Friday, March 20, 2009
Thursday, March 19, 2009
According to a story from Air Transport World, the U.K. House of Commons Environmental Audit Committee is urging the Government to seek amending the Chicago Convention on International Civil Aviation in order to allow governments to tax international aviation fuel. The Committee cited the declining price in fuel as justification for the policy.
Under Article 24(a)of the Chicago Convention, 61 Stat. 1180, 15 U.N.T.S. 295, "[f]uel . . . on board the aircraft of a contracting State, on arrival in the territory of another contracting State and retained on board on leaving the territory of that State shall be exempt from customs duty, inspection fees or similar national or local duties and charges." This provision was reiterated by the International Civil Aviation Organization Council in a 1993 resolution. See ICAO, ICAO's Policies on Taxation in the Field of International Air Transport, ICAO Doc. 8632-C/968 (2d ed. 1994). Paragraph 2 of that resolution goes on to state that "fuel . . . taken on board for consumption" by an aircraft from a contracting State in the territory of another contracting State departing for the territory of any other State "shall be furnished exempt from all customs and other duties." Finally, Paragraph 4 makes clear that "[t]he expression 'customs and other duties' shall include import, export, excise, sales, consumption and internal duties and taxes of all kinds levied upon . . . fuel."
Both Article 24 and the subsequent resolution accords with the Chicago Convention's telos that international civil aviation "be developed in a safe and orderly manner and that international air transport services may be established on the basis of equality of opportunity and operated soundly and economically." See Chicago Convention, pmbl. Remove the protections of Article 24 and what you are left with is the opportunity for States to meddle in the orderly development and provision of air services by stuffing their coffers with monies drawn from fuel taxation. For airlines to operate "soundly and economically," they must be placed out of the reach of the opportunistic hands of governments.

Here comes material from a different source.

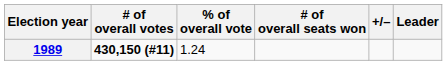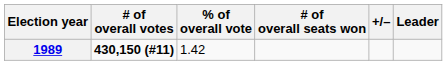1989 | % of overall vote: 1.24 -> 1.42
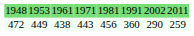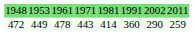472 | column 3: 438 -> 478
472 | column 5: 456 -> 414
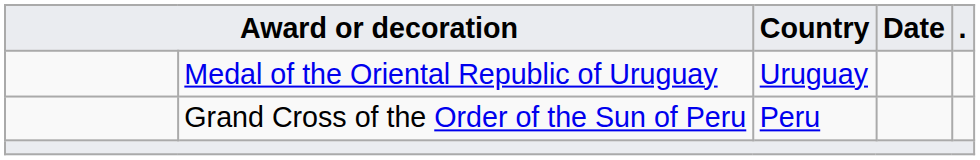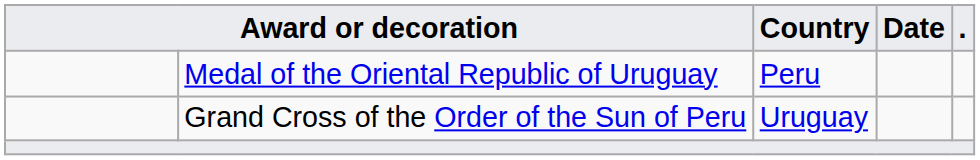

Clearly, the worldwide economic downturn has placed great strains on governments trying to balance fiscal responsibility with providing the aid they believe is necessary to combat the crisis. But the aviation industry, no less than governments, has been adversely impacted as well. While the airlines have been given some relief through the fall in oil prices, they are now feeling the brunt of a global decline in demand for their services. Any amendment to the Chicago Convention will be accompanied by deliberation and that takes time. By that point, there is no telling where fuel prices will be. An amendment so radical as to allow States to do what they have been rightly barred from doing for over 60 years will not be easily implemented or revoked. When the global economy finally "bottoms out" and matters are back to "normal," will the U.K. and other likeminded States be ready to lead the charge to reinstall Article 24? That's doubtful. The temptation will be too great for governments the world over to reserve for themselves the right to tax civil aviation when it appears politically expedient. The result will be to place another economic encumbrance upon the international airline industry and inevitably retard the development and operation of civil aviation the Chicago Convention was meant to secure.
Due to an influx of projects at the International Civil Aviation Law Institute, blog updates have been a bit sparse this week. Regular posting will resume shortly.
As a reminder, the German Marshall Fund in Washington, D.C. will be co-hosting a luncheon with the Institute on Friday, March 27 from 12-2p entitled, "Transatlantic Aviation: Can We Move Beyond Open Skies?" The event will be keynoted by Ambassador John Bruton from the Delegation of the European Commission to the United States and will also launch Prof. Brian Havel's new book, Beyond Open Skies: A New Regime for International Aviation. Readers interested in attending are encouraged to contact the Institute as there are a limited number of seats available and attendance is by invite only.
Tuesday, March 17, 2009
Prof. Brian Havel was quoted in a story from the March 16 edition of the Chicago Tribune. Entitled "Clipping Union's Wings," the Tribune discussed the recently announced United Airlines/Aer Lingus joint venture which will use non-union crews and Aer Lingus planes to operate new flights between Washington Dulles and Madrid starting in March 2010. In response to concerns over who would regulate the new venture given the fact that the services would be preformed by an Irish carrier between the United States and Spain, Havel remarked that "the regulatory framework isn't as airtight as it should be." He went on to state that the partnership itself is "an entirely unintended and brilliant consequence of" of the 2007 U.S./EC Air Transport Agreement.